Perhaps it isn’t worth noting that we’ve gone behind in two-legged semi-finals on three occasions; 2004, 2006 and 2007. On every occasion we failed to overturn the deficit. Let’s hope there is no omen there!

It isn’t the end of the world losing two on the bounce, not when one is against Arsenal. In fact we’ve lost back to back games on three occasions this season, but each time we’ve bounced back in considerable style, and I fully expect the same on Saturday. Will we see the Lincoln Lizards again, or will DC introduce players such as Alex Woodyard and Nathan Arnold to give us the nudge we need towards Wembley? A FGR win on Saturday would see them draw level on points with us, so we must be on our game come Tuesday away at Boreham Wood too. our days, two games and a crucial period of the season. It’s squeaky bum time sat here at my keyboard, but then I’m an eternal pessimist and constant worrier.

Still, it’s nice to have something to play for in the middle of March, isn’t it?

3 Comments

  1. I like the phrase “after the lord mayor’s show” and I get what it means, but I have a problem with it.

    Have you ever SEEN the Lord Mayor’s Show? The London one? They used to chuck Live and Kicking off of the telly to show it, and it was rubbish. Basically it’s an old geezer in a coach, some disinterested majorettes and a crap samba band trudging round the deserted financial district of London. On a weekend. In November. In the rain.

    Absolute rubbish, anything is an improvement on that. Even York away.

  2. Nice that I am not the only one who is a constant worrier. I think Farman had an injection for his troublesome groin, so was rested. Not very comfortable a troublesome groin.
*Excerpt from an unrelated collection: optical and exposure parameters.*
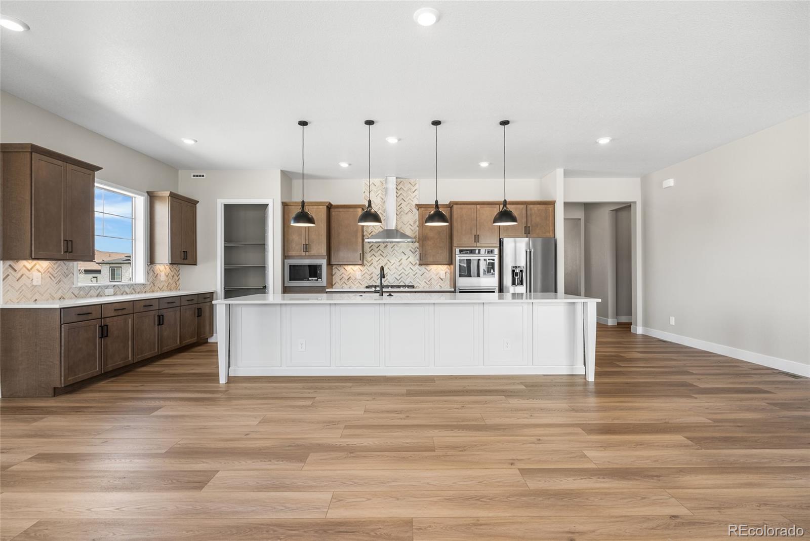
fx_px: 383
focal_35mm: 17
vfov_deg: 70.5
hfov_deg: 93.3
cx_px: 405
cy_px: 270
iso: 200
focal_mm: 17
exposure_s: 1/400
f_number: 8
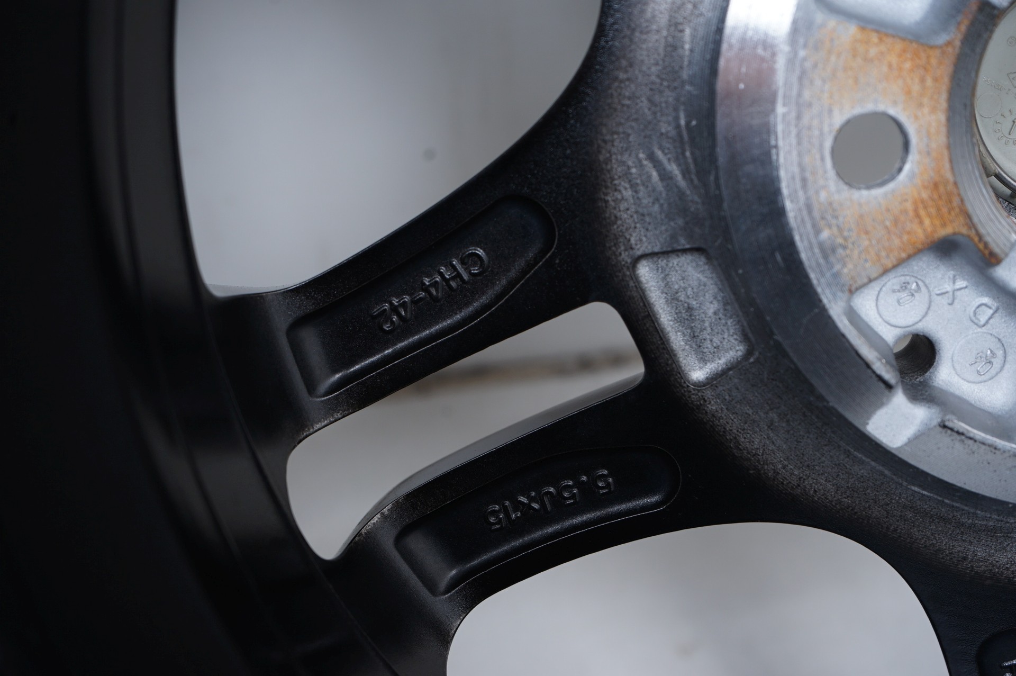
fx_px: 1410
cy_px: 338
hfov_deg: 39.6
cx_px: 508
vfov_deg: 27.0
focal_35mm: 50
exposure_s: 1/125
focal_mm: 50
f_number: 7.1
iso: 250
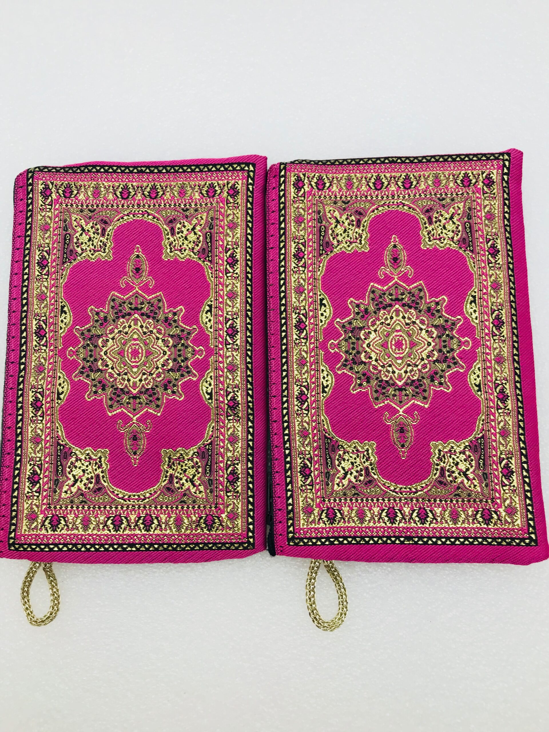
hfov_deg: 49.7
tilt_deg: -82.8
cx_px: 274
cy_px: 366
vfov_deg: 63.4
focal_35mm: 28
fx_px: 592
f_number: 1.8
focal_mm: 3.99
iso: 25
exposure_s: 1/100
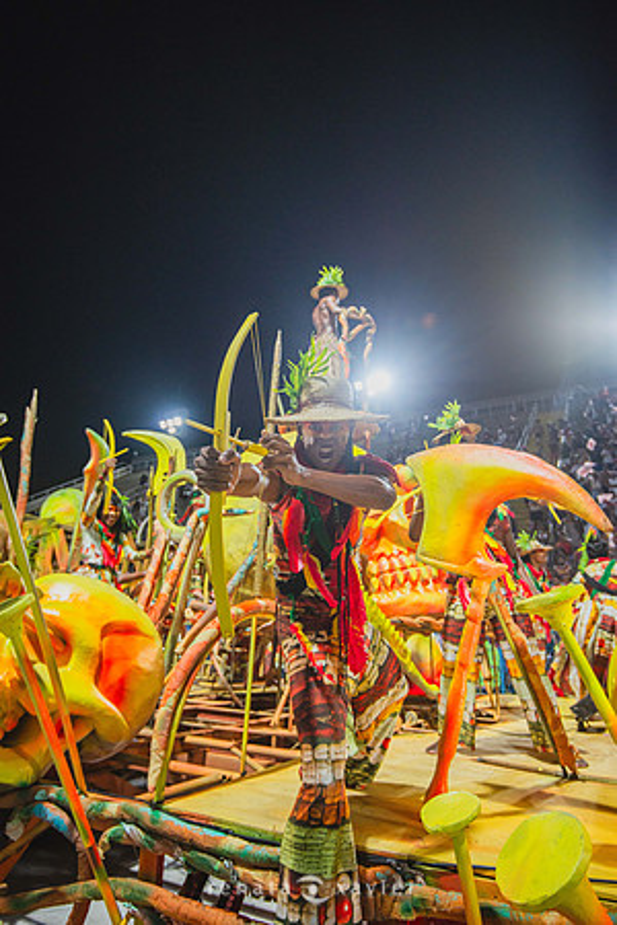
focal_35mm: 22
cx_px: 308
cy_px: 462
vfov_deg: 78.6
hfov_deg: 57.2
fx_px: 566
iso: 1600
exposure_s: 1/320
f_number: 4
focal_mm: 22
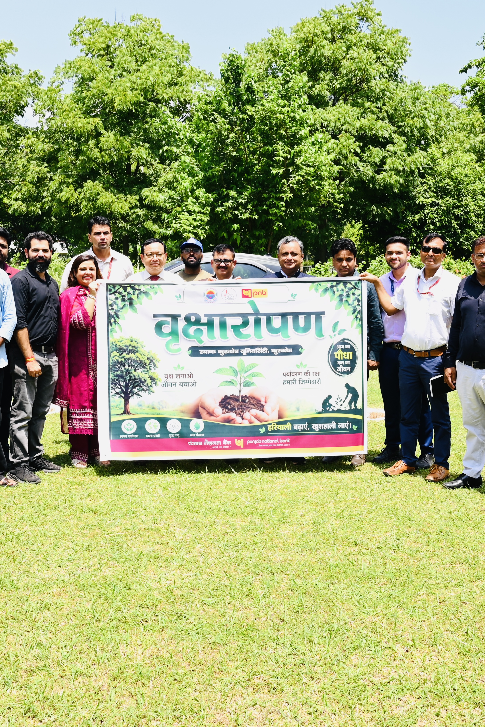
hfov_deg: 30.4
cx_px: 288
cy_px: 362
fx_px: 889
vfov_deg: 44.5
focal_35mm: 44
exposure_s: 1/200
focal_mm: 24
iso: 200
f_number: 8
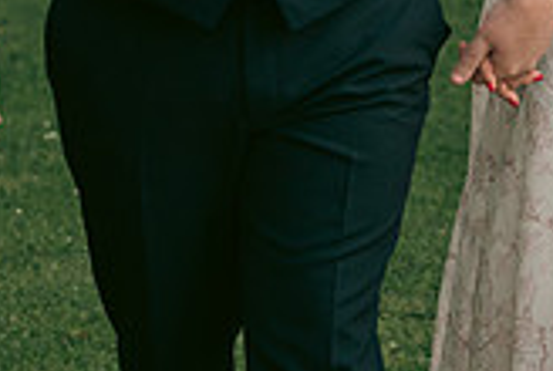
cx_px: 445
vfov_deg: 5.5
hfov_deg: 8.3
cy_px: -245
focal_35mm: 247
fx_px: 3801
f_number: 3.5
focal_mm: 70
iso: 1000
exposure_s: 1/200
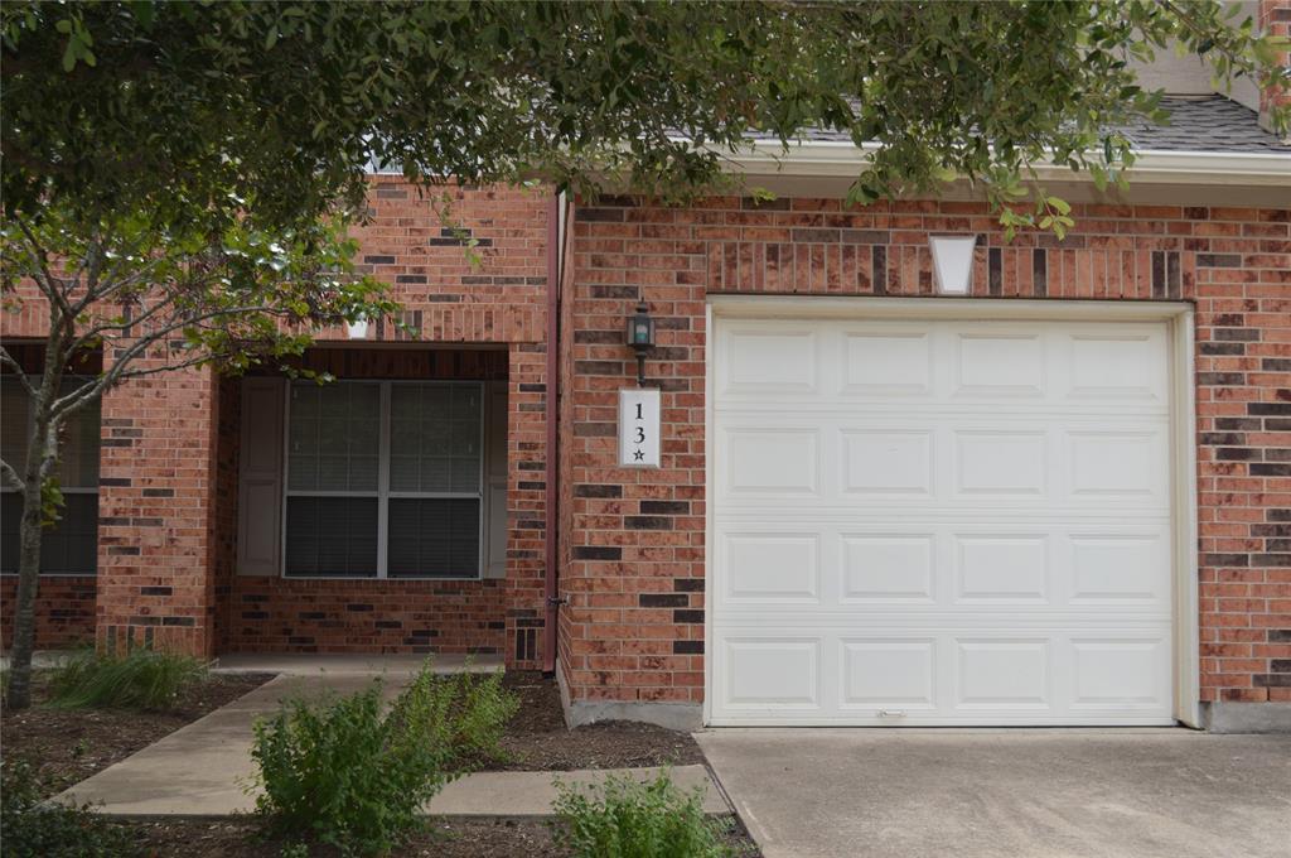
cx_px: 646
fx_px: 1719
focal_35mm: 48
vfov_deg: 28.0
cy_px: 429
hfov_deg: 41.2
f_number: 5
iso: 100
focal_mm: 32
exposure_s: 1/200
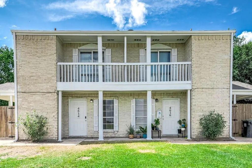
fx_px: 98
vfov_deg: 81.2
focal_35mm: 14
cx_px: 126
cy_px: 84
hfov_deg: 104.2
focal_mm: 14
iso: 100
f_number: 11
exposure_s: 1/80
    I totally agree with your analysis. It’s a huge throw of the dice for the Bearded Crusaders. Every decision they make for Saturday’s game could have ripples for the next 12 cup finals. Come what may, Extra Time would be the worst thing that could happen – next to an injury.

  3. Sorry I forget to mention about”the omen”. I’ll counter it with another popular saying. They say things come in threes.